| Assignment |
Please pick out every line of the items below that contains the string "collapsed", and copy each one in full. Case counts.

| Available data |
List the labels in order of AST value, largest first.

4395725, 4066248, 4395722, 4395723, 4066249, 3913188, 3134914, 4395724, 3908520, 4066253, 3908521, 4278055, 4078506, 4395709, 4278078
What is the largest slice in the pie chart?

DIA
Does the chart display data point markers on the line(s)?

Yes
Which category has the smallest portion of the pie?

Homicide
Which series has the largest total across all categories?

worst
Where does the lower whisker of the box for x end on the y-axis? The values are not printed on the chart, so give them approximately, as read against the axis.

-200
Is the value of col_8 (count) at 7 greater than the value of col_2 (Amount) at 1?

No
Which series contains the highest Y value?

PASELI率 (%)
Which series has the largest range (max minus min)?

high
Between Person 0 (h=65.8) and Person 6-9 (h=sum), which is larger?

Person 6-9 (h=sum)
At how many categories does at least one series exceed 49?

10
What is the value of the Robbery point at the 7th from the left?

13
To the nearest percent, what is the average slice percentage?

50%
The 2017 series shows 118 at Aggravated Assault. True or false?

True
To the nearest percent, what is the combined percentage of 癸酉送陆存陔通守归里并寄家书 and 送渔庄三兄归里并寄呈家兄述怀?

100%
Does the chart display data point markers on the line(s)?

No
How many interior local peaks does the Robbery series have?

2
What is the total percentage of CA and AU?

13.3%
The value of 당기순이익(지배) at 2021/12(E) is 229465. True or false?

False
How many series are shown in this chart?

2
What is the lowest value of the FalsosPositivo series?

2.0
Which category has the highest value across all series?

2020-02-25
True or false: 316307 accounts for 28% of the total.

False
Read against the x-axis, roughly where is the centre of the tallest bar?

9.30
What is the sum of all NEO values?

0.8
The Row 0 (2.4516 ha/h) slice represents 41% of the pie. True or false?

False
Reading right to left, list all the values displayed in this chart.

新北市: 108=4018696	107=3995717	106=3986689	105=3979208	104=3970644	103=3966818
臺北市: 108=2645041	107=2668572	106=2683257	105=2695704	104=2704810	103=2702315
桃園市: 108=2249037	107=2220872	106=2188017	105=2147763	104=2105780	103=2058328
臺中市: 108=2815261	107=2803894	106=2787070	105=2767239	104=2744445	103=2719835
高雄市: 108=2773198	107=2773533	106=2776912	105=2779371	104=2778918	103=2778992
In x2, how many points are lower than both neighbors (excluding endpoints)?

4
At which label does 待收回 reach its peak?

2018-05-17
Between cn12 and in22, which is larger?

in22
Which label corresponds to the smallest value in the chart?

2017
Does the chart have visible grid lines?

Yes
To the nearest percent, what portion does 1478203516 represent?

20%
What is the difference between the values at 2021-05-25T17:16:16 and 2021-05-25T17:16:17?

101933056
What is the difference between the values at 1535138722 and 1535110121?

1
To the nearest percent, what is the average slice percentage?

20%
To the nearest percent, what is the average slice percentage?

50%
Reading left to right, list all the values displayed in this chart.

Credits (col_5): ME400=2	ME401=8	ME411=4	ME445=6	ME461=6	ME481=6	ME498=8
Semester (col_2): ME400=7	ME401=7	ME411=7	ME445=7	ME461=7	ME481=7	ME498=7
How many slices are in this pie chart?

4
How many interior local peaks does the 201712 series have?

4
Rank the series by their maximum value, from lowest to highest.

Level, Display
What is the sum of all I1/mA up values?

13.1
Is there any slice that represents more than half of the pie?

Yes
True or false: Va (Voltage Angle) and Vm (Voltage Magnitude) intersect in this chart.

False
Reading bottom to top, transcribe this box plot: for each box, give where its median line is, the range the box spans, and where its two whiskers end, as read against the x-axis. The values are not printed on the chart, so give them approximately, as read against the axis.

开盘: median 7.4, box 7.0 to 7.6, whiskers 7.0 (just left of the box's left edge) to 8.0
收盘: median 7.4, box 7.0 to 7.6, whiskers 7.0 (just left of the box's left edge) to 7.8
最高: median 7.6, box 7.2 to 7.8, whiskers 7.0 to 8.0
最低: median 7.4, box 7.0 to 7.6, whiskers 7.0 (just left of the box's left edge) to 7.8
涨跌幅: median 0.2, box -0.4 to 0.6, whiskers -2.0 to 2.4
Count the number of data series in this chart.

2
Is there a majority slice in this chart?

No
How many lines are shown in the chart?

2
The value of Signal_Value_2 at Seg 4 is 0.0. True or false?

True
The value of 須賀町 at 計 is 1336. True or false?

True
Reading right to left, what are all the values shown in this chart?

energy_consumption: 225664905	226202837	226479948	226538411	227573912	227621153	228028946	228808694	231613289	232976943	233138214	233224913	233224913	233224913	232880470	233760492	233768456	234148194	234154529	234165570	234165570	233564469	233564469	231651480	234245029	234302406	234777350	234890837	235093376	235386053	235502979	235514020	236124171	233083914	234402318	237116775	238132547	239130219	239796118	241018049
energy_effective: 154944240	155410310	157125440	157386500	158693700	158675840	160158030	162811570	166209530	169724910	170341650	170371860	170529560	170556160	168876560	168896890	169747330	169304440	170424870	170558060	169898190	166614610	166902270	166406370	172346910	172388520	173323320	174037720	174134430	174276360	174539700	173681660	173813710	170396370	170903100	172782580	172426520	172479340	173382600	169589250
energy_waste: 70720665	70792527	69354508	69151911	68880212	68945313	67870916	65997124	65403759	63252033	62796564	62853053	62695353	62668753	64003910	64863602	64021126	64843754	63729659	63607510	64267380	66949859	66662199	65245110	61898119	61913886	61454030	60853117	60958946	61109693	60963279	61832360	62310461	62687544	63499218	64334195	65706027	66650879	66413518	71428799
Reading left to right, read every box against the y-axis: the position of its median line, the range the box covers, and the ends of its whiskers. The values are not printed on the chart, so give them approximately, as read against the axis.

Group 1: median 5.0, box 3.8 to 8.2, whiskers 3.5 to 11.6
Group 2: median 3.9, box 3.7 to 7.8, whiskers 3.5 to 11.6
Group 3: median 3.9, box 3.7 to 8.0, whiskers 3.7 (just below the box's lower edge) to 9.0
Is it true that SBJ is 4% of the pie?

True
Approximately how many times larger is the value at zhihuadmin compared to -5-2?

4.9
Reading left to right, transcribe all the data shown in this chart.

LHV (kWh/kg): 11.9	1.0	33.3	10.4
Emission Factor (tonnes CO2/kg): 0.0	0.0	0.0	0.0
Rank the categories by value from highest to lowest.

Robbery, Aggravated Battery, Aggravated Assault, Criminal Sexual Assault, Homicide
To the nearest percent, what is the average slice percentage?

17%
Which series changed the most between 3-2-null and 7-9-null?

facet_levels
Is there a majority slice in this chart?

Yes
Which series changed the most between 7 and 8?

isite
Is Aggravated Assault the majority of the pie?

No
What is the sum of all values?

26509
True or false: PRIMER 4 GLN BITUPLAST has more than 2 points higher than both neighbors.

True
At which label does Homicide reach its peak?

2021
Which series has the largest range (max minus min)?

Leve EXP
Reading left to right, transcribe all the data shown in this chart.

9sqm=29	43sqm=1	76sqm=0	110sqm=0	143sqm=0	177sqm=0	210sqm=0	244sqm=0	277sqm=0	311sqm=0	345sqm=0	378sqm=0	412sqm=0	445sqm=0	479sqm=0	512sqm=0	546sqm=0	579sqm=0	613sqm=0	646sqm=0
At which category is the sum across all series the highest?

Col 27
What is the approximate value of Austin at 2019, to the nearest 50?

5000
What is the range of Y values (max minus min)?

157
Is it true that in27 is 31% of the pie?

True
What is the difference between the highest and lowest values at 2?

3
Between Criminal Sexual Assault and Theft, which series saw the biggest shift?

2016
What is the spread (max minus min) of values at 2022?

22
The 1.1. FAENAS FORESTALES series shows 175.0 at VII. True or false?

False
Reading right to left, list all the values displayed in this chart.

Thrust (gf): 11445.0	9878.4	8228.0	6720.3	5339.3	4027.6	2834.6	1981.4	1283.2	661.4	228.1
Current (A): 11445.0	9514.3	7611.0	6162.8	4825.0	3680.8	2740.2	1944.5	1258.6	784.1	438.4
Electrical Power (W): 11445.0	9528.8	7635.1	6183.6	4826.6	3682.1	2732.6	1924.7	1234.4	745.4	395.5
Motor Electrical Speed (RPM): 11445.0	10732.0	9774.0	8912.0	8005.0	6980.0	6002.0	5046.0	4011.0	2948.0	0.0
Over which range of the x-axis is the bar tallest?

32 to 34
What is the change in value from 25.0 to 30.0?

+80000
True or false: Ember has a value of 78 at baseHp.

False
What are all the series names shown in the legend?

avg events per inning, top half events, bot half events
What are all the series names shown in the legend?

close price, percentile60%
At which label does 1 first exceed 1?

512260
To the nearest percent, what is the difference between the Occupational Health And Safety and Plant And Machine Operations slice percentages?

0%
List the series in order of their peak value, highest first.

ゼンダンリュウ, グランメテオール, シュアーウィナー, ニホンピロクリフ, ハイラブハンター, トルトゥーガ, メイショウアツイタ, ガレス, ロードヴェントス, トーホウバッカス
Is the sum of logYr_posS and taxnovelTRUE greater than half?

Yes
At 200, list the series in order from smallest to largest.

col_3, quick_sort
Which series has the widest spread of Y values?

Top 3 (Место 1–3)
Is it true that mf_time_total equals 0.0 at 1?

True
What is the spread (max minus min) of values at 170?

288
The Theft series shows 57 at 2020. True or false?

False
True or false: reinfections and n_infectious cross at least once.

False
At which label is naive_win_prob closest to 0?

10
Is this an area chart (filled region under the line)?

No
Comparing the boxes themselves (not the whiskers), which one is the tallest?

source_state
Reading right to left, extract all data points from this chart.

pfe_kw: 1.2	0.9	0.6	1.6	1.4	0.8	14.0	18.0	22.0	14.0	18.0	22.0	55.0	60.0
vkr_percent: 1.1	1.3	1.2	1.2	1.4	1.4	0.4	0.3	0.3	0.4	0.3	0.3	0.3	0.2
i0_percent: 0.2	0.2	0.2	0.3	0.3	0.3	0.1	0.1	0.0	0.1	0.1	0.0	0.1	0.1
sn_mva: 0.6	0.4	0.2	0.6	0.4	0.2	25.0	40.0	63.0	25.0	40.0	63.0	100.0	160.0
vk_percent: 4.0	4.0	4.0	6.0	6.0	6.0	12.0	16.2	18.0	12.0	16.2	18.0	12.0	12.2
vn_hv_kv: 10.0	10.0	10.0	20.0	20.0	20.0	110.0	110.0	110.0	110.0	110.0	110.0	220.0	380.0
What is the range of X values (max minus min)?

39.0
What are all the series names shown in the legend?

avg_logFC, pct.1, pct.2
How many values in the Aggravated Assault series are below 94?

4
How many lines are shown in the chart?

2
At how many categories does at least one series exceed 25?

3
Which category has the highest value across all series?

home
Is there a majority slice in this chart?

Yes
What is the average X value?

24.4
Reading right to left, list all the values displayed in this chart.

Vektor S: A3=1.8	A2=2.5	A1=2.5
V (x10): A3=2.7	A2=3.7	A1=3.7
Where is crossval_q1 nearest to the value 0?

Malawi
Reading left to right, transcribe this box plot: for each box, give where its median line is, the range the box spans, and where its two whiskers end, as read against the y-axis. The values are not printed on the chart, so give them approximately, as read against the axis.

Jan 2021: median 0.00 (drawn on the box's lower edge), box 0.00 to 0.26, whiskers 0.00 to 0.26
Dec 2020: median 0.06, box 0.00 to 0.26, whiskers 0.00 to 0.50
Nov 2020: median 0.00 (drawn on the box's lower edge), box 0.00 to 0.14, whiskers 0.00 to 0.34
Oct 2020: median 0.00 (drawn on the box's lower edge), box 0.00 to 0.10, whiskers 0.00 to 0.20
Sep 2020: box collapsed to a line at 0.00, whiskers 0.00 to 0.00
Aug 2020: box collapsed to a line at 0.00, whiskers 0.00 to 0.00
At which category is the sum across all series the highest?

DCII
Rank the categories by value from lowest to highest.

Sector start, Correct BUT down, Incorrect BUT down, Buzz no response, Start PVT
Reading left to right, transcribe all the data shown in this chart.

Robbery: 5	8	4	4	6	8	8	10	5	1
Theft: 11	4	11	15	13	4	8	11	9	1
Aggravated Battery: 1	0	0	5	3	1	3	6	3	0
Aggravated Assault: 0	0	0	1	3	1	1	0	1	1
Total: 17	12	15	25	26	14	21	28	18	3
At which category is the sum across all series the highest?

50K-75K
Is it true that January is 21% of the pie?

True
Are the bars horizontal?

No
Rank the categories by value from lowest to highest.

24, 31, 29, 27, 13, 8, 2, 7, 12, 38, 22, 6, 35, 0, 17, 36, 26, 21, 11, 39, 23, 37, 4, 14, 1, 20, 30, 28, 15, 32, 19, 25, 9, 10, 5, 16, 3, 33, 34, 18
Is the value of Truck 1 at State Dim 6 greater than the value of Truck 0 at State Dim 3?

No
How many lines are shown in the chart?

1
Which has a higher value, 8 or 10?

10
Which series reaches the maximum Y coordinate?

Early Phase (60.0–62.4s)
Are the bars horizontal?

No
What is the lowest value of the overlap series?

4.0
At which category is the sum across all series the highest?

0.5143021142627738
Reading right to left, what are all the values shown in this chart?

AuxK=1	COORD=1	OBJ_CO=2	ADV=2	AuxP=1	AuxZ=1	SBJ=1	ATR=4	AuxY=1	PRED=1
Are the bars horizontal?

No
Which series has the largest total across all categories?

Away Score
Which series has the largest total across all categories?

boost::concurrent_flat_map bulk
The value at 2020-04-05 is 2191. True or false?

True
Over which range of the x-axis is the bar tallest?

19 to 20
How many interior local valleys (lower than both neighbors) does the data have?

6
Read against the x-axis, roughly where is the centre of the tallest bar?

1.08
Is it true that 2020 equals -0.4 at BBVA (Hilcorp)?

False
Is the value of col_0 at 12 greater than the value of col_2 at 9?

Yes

| Exercise solution |
Sep 2020: box collapsed to a line at 0.00, whiskers 0.00 to 0.00
Aug 2020: box collapsed to a line at 0.00, whiskers 0.00 to 0.00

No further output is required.